Human Precepts and Teachings
“‘Do not handle, Do not taste, Do not touch’ (referring to things that all perish as they are used) — according to human precepts and teachings?” (Col. 2:22).
Of all the things that could be said about biblical Christianity, one would be hard pressed to accuse it of promoting the idea that the material world is all bad and only the spiritual world is good. God originally made everything very good (Gen. 1:31), and though creation does suffer the effects of the fall, there is nothing inherently good or evil about different foods, sex, and other material things (Mark 7:14–23; 1 Cor. 7).
Historically speaking, many professing Christians have had difficulty accepting this truth, even during the period in which the New Testament was written. Misreading the Old Testament as declaring that certain foods are in themselves eternally unclean, for example, first-century Colossian heretics promoted dietary regulations and other forms of ascetic withdrawal from the world as a means to holiness and freedom from evil spirits (Col. 2:16, 21–22). Such practices were foolish because they denied that in Christ believers have died to the authority and control of Satan and his army, and because submitting to such rules as essential for true freedom just returned power to the Enemy (v. 20; Gal. 5:1). In today’s passage, Paul says that embracing a legalistic lifestyle that takes a little from Judaism, a little from paganism, and a little from Christianity is also foolish because rules about food and drink, when seen in their proper context as part of the regulations of God’s people in infancy (Gal. 3:23–29), deal only with temporary things (Col. 2:20–21). In other words, to invest food laws and similar matters with eternal value for the promotion of true holiness is to treat things temporary as things eternal, and vice versa. Those who do this fail to see that “the kingdom of God is not a matter of eating and drinking but of righteousness and peace and joy in the Holy Spirit” (Rom. 14:17). Dietary regulations were never meant to be eternal but to show the Israelites that on their own they could not even keep the “easy” laws designed to manifest their separation from the world, thereby driving them to faith in Christ, who breaks the slavery of sin and makes us holy.

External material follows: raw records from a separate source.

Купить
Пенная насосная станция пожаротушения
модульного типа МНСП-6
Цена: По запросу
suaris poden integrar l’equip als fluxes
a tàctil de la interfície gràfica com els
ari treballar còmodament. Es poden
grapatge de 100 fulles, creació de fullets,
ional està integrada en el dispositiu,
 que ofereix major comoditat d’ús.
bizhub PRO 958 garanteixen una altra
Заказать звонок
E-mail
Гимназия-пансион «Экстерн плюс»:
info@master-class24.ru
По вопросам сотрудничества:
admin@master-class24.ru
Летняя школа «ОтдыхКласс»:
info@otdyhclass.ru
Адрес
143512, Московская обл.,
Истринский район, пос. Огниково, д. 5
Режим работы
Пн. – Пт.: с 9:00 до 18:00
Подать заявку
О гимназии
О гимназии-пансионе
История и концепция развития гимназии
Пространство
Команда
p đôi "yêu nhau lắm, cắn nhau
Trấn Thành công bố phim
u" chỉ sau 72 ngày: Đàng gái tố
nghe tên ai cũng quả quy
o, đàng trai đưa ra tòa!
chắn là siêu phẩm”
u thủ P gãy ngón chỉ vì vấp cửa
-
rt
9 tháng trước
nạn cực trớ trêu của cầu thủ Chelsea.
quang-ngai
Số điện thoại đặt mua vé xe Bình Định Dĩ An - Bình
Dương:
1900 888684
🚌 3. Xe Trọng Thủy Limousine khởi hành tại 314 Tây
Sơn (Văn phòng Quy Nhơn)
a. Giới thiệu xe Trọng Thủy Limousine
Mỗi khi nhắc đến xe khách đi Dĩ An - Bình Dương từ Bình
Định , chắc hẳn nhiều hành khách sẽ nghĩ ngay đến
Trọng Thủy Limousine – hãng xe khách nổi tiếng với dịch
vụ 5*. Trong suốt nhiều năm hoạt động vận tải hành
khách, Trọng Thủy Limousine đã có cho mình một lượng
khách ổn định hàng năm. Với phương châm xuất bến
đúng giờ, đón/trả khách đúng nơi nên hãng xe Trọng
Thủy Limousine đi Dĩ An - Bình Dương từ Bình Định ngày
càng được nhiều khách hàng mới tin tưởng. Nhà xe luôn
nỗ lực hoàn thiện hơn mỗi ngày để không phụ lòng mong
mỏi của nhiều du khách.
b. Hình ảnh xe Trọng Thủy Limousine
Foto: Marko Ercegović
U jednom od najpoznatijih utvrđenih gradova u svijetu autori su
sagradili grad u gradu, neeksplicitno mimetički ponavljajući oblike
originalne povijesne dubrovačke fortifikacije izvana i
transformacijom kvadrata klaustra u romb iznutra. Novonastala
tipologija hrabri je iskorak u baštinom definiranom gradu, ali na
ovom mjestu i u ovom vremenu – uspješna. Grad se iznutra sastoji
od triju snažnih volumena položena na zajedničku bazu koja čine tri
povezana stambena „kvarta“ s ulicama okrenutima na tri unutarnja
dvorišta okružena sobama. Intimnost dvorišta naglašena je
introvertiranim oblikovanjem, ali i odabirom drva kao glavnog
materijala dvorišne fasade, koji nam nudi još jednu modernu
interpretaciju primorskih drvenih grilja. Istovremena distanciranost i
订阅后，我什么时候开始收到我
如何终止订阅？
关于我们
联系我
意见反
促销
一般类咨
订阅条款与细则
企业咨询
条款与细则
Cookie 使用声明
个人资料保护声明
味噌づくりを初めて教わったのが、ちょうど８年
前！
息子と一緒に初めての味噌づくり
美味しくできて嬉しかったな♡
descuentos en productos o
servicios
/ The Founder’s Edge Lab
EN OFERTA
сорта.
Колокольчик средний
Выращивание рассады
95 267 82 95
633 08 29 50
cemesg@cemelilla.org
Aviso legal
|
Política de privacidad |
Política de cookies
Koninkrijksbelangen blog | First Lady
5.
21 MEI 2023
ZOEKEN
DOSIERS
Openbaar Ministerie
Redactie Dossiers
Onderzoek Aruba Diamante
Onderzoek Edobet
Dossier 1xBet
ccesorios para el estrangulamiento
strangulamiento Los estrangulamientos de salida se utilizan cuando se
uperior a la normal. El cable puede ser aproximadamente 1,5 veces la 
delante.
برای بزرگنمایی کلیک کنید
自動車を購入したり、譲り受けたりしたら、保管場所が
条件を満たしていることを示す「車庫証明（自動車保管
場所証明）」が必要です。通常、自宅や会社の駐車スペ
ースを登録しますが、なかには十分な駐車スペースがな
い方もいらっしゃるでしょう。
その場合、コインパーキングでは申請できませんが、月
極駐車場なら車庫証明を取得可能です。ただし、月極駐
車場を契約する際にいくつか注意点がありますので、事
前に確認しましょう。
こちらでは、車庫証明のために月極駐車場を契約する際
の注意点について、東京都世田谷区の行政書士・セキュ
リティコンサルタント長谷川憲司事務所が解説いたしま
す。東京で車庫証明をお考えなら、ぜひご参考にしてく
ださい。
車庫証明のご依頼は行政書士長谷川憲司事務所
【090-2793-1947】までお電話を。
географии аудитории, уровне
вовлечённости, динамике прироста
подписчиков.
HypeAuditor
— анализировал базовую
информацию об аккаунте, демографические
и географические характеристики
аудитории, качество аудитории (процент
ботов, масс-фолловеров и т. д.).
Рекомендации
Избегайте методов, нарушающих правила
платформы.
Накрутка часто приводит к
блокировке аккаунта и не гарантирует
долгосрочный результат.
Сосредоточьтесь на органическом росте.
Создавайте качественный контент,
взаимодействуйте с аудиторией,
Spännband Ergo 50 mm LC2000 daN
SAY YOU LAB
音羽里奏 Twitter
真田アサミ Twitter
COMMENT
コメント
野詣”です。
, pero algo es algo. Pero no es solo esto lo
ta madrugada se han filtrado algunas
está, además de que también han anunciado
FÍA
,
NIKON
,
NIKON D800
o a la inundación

What we eat comes and goes, but what is entrusted to Jesus lasts forever. Devotion to Him alone is the only way to eternal life in a new creation wherein both physical and non-physical realities are free from the influence of sin (John 14:6).
Coram Deo
Scripture is actually a repetitive book, and we have seen a glimpse of this in Colossians 2 as Paul reminds us over and over that our obedience to law can do nothing to free us from evil. The Bible needs to be this repetitive because we are thick-headed and prone to try to make ourselves righteous by our own efforts. Jesus alone can make us righteous, and continual turning to Him is the only way to ensure that Satan has no undue influence on us.